### Task requirements
Reproduce the lines below exactly, starting at the one containing "薬剤師に特化した転職支援" and stopping at the final line.

*** Begin section ***

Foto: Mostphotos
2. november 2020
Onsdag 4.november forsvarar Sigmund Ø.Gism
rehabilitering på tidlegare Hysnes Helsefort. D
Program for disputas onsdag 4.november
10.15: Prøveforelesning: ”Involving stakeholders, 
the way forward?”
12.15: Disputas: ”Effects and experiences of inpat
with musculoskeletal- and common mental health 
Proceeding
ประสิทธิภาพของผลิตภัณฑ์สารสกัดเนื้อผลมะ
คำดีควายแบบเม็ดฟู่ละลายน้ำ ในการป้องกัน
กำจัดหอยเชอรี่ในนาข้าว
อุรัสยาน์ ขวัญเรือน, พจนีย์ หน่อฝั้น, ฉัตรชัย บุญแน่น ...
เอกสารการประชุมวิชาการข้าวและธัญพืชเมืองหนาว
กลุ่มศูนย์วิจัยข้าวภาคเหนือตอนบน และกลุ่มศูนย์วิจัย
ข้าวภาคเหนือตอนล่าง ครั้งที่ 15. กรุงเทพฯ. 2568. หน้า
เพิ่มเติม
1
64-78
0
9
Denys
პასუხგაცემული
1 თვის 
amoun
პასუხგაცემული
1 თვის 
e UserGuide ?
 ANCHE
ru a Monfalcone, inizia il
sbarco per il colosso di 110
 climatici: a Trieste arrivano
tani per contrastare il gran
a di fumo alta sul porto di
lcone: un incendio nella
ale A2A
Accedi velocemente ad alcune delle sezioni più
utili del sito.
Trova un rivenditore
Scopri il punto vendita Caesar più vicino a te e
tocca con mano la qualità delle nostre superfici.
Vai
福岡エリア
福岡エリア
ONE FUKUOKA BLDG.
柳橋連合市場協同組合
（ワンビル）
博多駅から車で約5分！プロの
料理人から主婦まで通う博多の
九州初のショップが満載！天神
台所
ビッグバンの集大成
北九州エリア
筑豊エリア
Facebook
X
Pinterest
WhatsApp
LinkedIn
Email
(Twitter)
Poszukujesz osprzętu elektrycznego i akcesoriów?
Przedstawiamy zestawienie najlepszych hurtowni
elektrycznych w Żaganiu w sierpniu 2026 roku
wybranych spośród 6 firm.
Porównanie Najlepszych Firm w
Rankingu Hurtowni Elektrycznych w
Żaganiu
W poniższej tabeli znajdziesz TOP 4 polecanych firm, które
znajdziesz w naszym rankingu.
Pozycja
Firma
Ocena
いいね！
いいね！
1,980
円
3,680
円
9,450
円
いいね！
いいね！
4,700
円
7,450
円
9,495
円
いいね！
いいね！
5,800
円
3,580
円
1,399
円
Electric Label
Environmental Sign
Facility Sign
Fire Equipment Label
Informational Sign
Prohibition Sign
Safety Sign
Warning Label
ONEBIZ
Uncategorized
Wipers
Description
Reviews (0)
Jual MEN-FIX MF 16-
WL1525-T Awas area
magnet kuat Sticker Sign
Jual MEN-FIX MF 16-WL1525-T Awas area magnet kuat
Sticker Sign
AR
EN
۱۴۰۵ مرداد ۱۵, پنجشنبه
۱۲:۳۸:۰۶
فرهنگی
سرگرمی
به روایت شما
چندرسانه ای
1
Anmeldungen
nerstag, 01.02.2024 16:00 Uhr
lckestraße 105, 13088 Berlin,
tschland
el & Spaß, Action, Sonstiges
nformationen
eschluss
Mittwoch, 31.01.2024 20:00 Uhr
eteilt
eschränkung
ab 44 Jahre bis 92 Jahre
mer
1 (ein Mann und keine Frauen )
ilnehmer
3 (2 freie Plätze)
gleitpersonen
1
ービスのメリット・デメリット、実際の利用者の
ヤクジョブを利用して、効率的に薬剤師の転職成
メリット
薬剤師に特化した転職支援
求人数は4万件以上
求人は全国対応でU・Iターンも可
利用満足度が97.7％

*** End section ***

### Answer to this exercise
薬剤師に特化した転職支援
求人数は4万件以上
求人は全国対応でU・Iターンも可
利用満足度が97.7％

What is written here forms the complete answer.